Will new railyard, deck be built?

Such regulatory documents are supposed to disclose risks, whatever the likelihood, and this one raises questions about the railyard:
A substantial amount of additional costs for railyard and infrastructure improvements will be required to proceed with Phase II of Brooklyn Atlantic Yards. More specifically, there is an upcoming December 31, 2013 deadline to commence construction on the Permanent Railyard and to post the completion guaranty for such work. If we choose to begin construction on the Permanent Railyard by December 31, 2013, it must be substantially completed by September 30, 2016. We have previously provided an $86 million letter of credit to the Metropolitan Transit Authority ("MTA") as collateral for such future work related to the construction of the Permanent Railyard. In order to construct the aforementioned eight buildings in Phase II, we will be required to construct a platform over the new Permanent Railyard.
Alternatively, if we do not commence construction on the Permanent Railyard by December 31, 2013, we will be in default of various MTA project agreements and the MTA will have the ability to draw down our $86 million letter of credit. We would also lose approximately 3.3 million square feet of development rights for Phase II of Brooklyn Atlantic Yards.
Will Forest City give up $86 million and 3.3 million square feet of development rights? Unlikely. The developer can lobby for more subsidies to shift the risk. They can always wait to build those development rights. Also, as the document relates,  the Company may elect to pursue future vertical development of this project with joint venture partners."

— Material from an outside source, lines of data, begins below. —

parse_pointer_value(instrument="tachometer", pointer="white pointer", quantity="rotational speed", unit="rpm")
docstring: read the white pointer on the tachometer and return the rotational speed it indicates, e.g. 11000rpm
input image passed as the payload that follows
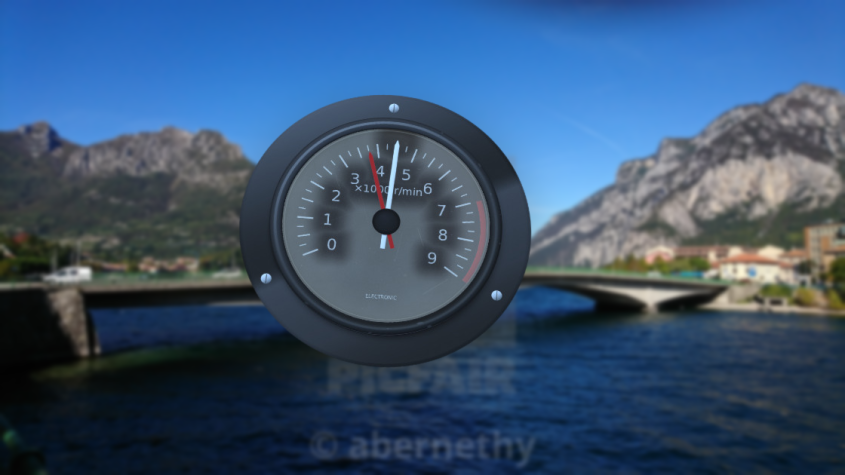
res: 4500rpm
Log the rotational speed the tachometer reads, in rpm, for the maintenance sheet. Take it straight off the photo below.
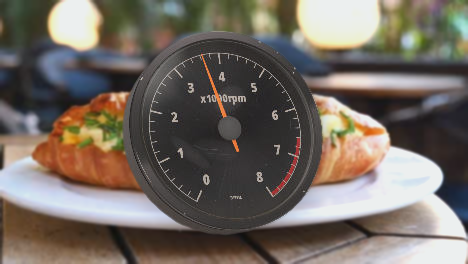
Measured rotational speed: 3600 rpm
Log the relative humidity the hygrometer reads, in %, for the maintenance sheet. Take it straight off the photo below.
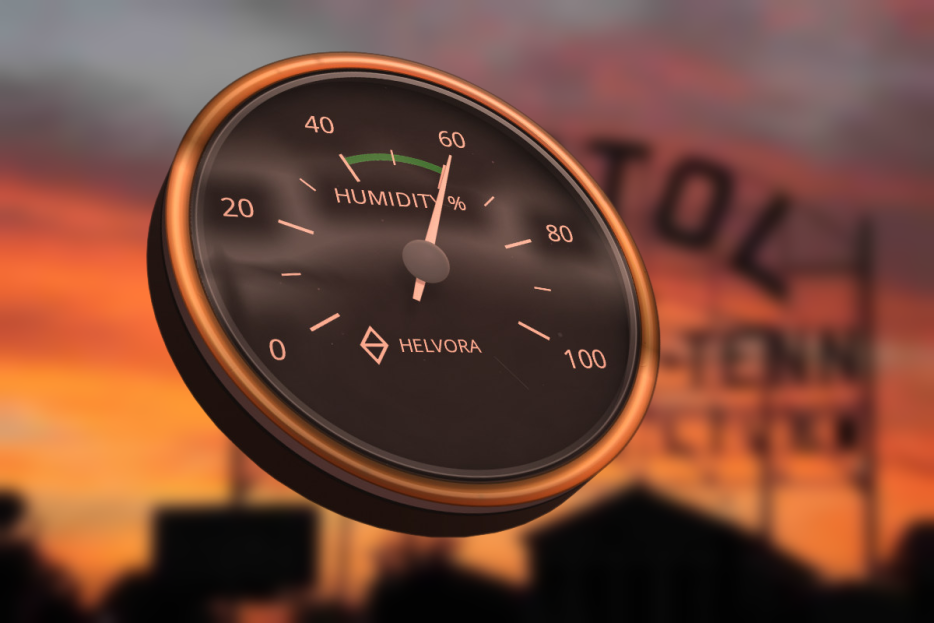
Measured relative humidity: 60 %
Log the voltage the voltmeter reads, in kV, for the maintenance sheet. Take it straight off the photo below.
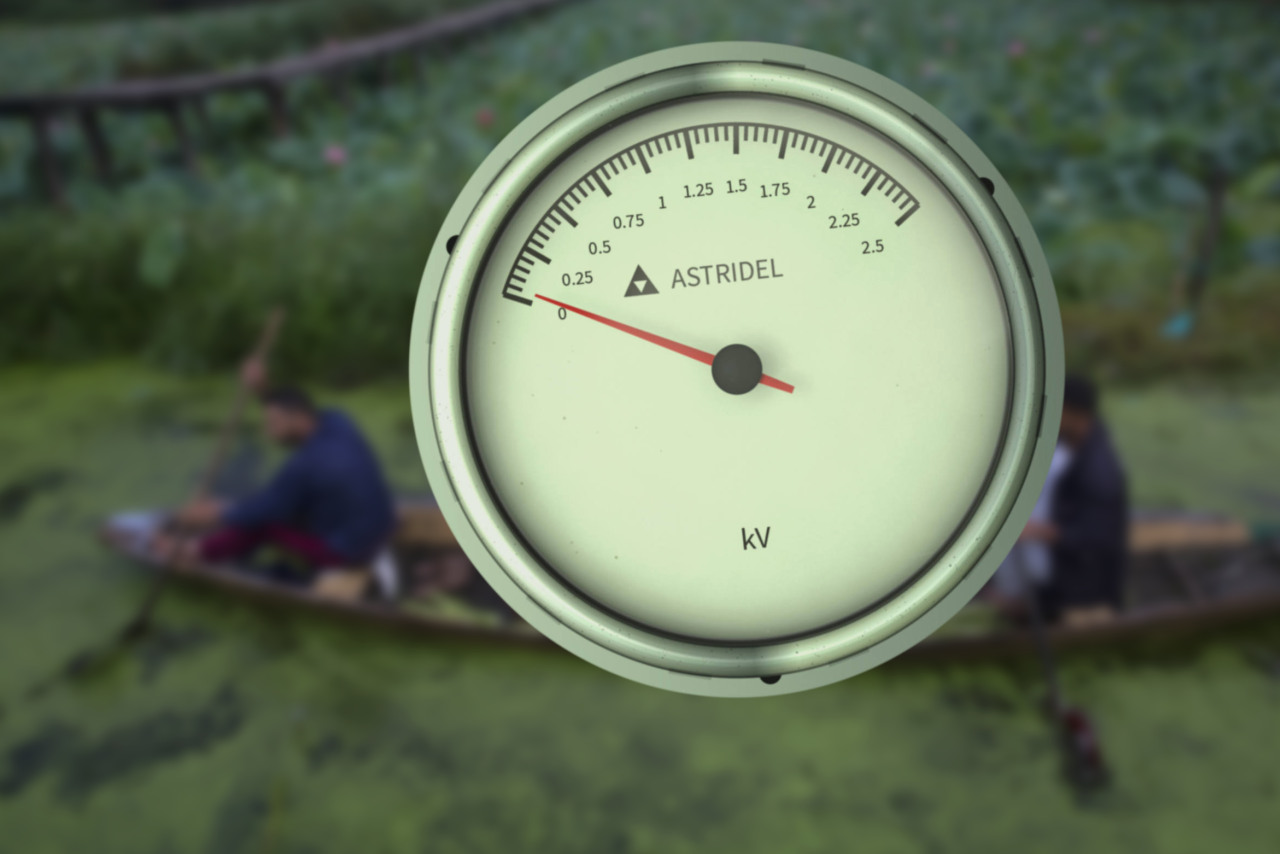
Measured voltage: 0.05 kV
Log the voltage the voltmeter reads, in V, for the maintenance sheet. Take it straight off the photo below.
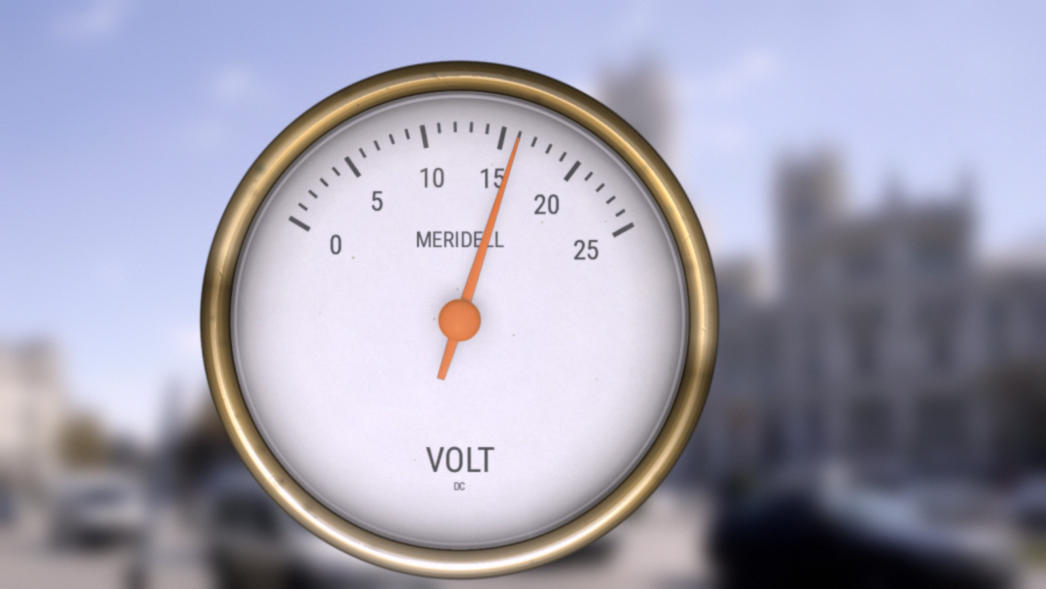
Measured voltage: 16 V
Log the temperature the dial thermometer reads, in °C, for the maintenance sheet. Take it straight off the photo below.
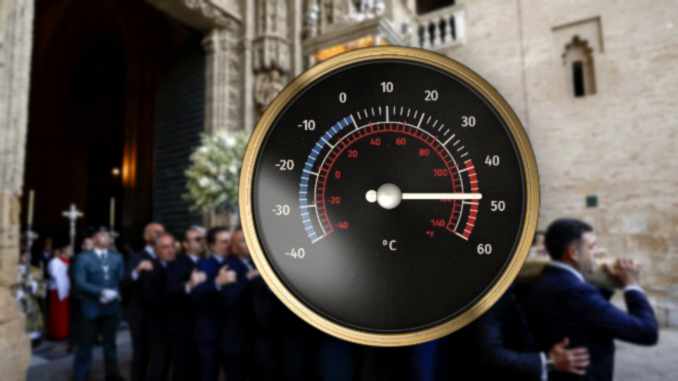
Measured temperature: 48 °C
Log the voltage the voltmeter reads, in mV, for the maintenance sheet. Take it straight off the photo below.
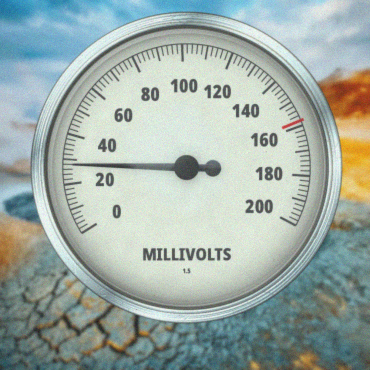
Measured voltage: 28 mV
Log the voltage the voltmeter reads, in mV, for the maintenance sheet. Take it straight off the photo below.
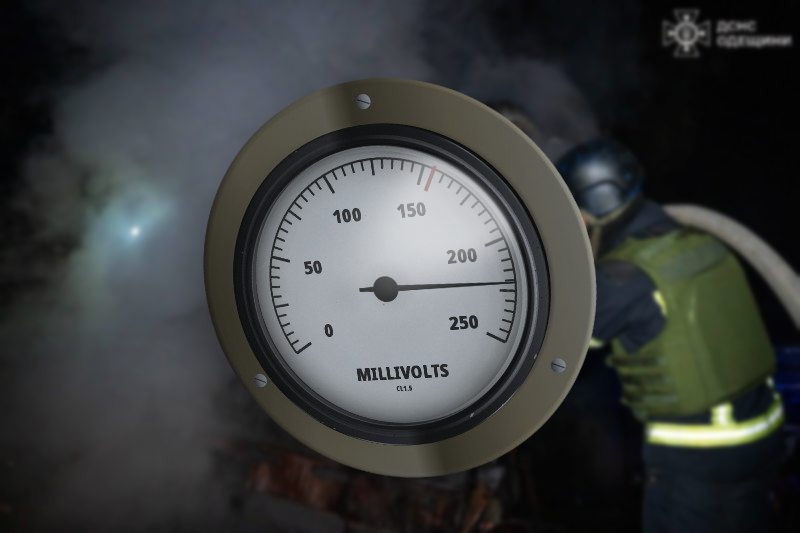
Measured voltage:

And, I'd add, they could always lobby the MTA to revise the deal, as they did with the original Vanderbilt Yard deal.

Still, if everything goes wrong, FCE could face $600 million in losses, including liquidated damages for failure to the city and state of New York to meet certain deadlines for the first few towers.

Modular risks

The new modular technology used in the first Atlantic Yards tower, and the factory to build modules, add development risk, including pressure from unions:
We have partnered with a large international development and construction company to operate a facility for the fabrication of apartment modular units that will be used in the construction of B2 BKLYN,  a multi-family highrise in Brooklyn, New York, which is expected to be 32 stories and contain 363 apartment units.
In addition to risks inherent in construction projects generally, such as unanticipated site conditions, environmental, and force majeure issues, the following additional risks exist with setting up the modular facility and constructing B2 BKLYN using modular methodology:
• Facility start-up costs can be more than anticipated, which would require additional equity;
• The facility setup might take longer than anticipated, which would lead to the delay of the completion of B2 BKLYN;
 • High rise modular has not previously been done at the heights of B2 BKLYN ; therefore, the design may need to be revised and assembly may not occur as expected, each having the potential to cause project delays and additional construction costs;
• Our partner could experience financial difficulty and be unable to cover its share of cost overruns, which could impact the timely completion of the project or require us to infuse additional equity;
• Third party claims that any element of the design or construction methodology infringes on protected intellectual rights could delay the project and increase construction costs; and
• A plumbers' organization has requested the City Building Department to explain its issuance of permits and approvals for the production of modules at the facility where the modular units will be constructed, in light of New York City building code licensing requirements. Any claim or claims filed in connection with this request could delay the construction, and increase the construction costs, of B2 BKLYN.
I reported in January on the questions raised by unions and trade associations representing plumbers.